### Records from a data source
········

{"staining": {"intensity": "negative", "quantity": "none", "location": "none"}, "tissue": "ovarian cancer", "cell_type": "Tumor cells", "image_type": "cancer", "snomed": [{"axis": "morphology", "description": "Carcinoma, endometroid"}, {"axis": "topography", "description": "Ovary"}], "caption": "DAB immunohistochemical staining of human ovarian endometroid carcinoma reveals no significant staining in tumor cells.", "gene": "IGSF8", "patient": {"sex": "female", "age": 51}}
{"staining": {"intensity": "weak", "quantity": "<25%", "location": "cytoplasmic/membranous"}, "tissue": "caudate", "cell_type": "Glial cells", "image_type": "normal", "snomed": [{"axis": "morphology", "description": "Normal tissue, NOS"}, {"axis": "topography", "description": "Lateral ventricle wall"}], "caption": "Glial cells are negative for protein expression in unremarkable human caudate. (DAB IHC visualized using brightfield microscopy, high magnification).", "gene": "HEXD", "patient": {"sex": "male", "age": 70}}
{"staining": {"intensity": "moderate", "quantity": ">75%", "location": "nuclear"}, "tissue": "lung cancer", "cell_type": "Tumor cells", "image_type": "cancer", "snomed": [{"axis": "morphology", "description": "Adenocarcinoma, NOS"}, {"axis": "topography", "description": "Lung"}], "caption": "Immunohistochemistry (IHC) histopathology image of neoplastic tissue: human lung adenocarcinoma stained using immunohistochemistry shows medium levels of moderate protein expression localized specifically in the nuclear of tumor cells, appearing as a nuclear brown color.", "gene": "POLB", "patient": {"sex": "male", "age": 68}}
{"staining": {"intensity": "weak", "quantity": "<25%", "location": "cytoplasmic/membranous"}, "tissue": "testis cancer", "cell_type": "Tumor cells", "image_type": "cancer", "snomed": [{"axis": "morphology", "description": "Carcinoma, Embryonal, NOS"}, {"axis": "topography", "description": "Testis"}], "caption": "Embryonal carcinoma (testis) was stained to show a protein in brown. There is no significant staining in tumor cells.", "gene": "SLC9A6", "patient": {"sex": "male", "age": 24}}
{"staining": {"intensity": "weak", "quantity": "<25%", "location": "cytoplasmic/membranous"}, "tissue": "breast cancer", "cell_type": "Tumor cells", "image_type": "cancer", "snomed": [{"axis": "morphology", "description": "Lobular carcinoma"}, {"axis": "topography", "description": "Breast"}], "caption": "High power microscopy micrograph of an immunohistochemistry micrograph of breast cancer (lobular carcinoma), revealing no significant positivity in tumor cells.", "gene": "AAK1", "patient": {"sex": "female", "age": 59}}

········

### WHAT THIS TASK INVOLVES
Copy all the lines above that hold the string "cytoplasmic".

### PROBLEM SOLUTION
{"staining": {"intensity": "weak", "quantity": "<25%", "location": "cytoplasmic/membranous"}, "tissue": "caudate", "cell_type": "Glial cells", "image_type": "normal", "snomed": [{"axis": "morphology", "description": "Normal tissue, NOS"}, {"axis": "topography", "description": "Lateral ventricle wall"}], "caption": "Glial cells are negative for protein expression in unremarkable human caudate. (DAB IHC visualized using brightfield microscopy, high magnification).", "gene": "HEXD", "patient": {"sex": "male", "age": 70}}
{"staining": {"intensity": "weak", "quantity": "<25%", "location": "cytoplasmic/membranous"}, "tissue": "testis cancer", "cell_type": "Tumor cells", "image_type": "cancer", "snomed": [{"axis": "morphology", "description": "Carcinoma, Embryonal, NOS"}, {"axis": "topography", "description": "Testis"}], "caption": "Embryonal carcinoma (testis) was stained to show a protein in brown. There is no significant staining in tumor cells.", "gene": "SLC9A6", "patient": {"sex": "male", "age": 24}}
{"staining": {"intensity": "weak", "quantity": "<25%", "location": "cytoplasmic/membranous"}, "tissue": "breast cancer", "cell_type": "Tumor cells", "image_type": "cancer", "snomed": [{"axis": "morphology", "description": "Lobular carcinoma"}, {"axis": "topography", "description": "Breast"}], "caption": "High power microscopy micrograph of an immunohistochemistry micrograph of breast cancer (lobular carcinoma), revealing no significant positivity in tumor cells.", "gene": "AAK1", "patient": {"sex": "female", "age": 59}}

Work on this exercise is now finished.